--- Stored data Enclosed Below ---
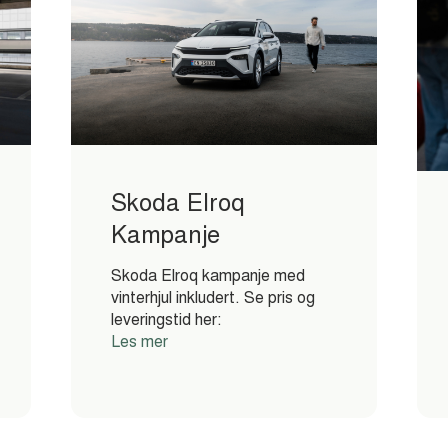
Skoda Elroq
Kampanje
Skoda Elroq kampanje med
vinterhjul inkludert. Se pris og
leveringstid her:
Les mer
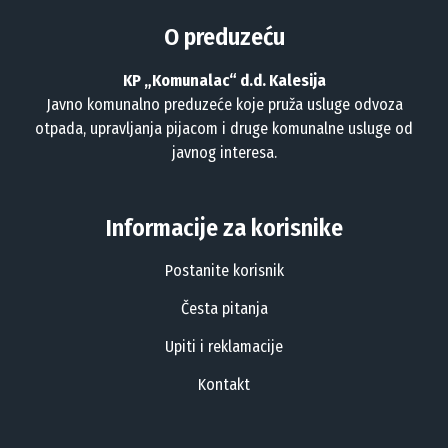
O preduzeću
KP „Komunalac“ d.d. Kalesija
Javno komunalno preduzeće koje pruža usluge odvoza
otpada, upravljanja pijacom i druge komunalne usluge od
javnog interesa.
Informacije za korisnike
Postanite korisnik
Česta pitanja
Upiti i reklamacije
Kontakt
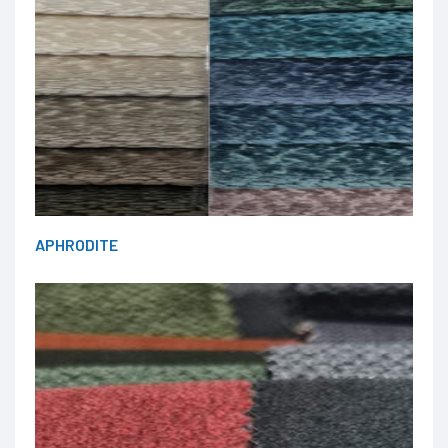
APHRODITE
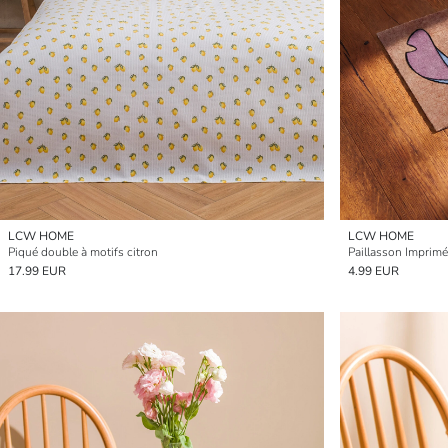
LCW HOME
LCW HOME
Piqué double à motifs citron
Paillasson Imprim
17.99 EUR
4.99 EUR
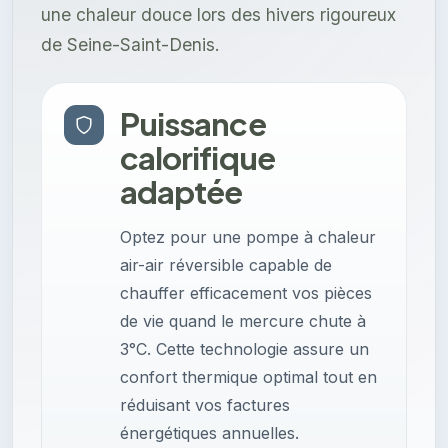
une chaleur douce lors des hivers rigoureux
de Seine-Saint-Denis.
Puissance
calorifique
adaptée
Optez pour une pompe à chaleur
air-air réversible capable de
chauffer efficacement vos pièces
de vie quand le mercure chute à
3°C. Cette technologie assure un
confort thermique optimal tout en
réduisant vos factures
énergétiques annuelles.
--- End of Enclosed Stored data ---
◆ **Try it**: Give every record again without changing a word. Exclude the pictures.

◆ **Task solution**:
Skoda Elroq
Kampanje
Skoda Elroq kampanje med
vinterhjul inkludert. Se pris og
leveringstid her:
Les mer
O preduzeću
KP „Komunalac“ d.d. Kalesija
Javno komunalno preduzeće koje pruža usluge odvoza
otpada, upravljanja pijacom i druge komunalne usluge od
javnog interesa.
Informacije za korisnike
Postanite korisnik
Česta pitanja
Upiti i reklamacije
Kontakt
APHRODITE
LCW HOME
LCW HOME
Piqué double à motifs citron
Paillasson Imprim
17.99 EUR
4.99 EUR
une chaleur douce lors des hivers rigoureux
de Seine-Saint-Denis.
Puissance
calorifique
adaptée
Optez pour une pompe à chaleur
air-air réversible capable de
chauffer efficacement vos pièces
de vie quand le mercure chute à
3°C. Cette technologie assure un
confort thermique optimal tout en
réduisant vos factures
énergétiques annuelles.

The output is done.